En ce qui concerne la voie civile, le Tribunal de Grande Instance du lieu de commission du délit ou du domicile du défendeur est exclusivement compétent (article L. 716-3). L’article L. 716-4 autorise aussi le recours à l’arbitrage. La preuve de la contrefaçon peut être faite par tout moyen, mais le mode privilégié reste la saisie contrefaçon.
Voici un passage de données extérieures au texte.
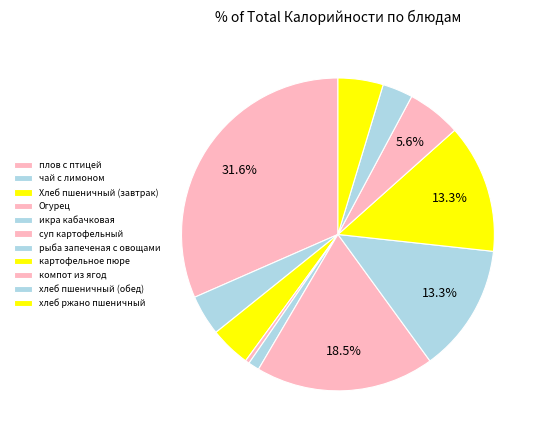

Which slice is the smallest?

Огурец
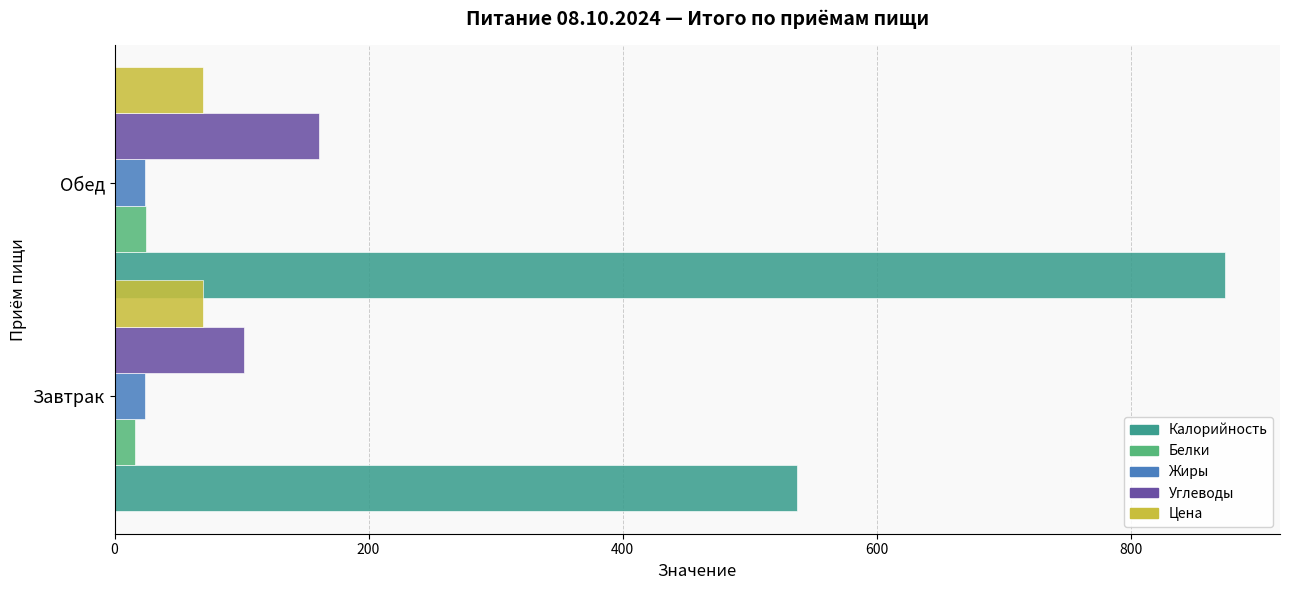

True or false: Цена has a value of 18.4 at Завтрак.

False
En ce qui concerne la voie pénale, c'est le Tribunal correctionnel du lieu de commission du délit qui est compétent. La contrefaçon est punie de deux ans d’emprisonnement et 150 000 € d’amende (articles L. 716-9 à L. 716-11). Le Tribunal peut aussi ordonner la fermeture totale ou partielle, définitive ou temporaire, pour une durée de cinq ans de l’établissement ayant servi à commettre l’infraction (article L. 716-11-1), l'affichage du jugement prononçant la condamnation ainsi que sa publication intégrale ou par extraits dans des journaux (article L. 716-13), la confiscation ou destruction des produits et/ou des instruments ayant servi à commettre le délit (article L. 716-14) et bien évidemment condamner le contrefacteur à verser au titulaire de la marque authentique des dommages et intérêts si ce dernier justifie d'un préjudice.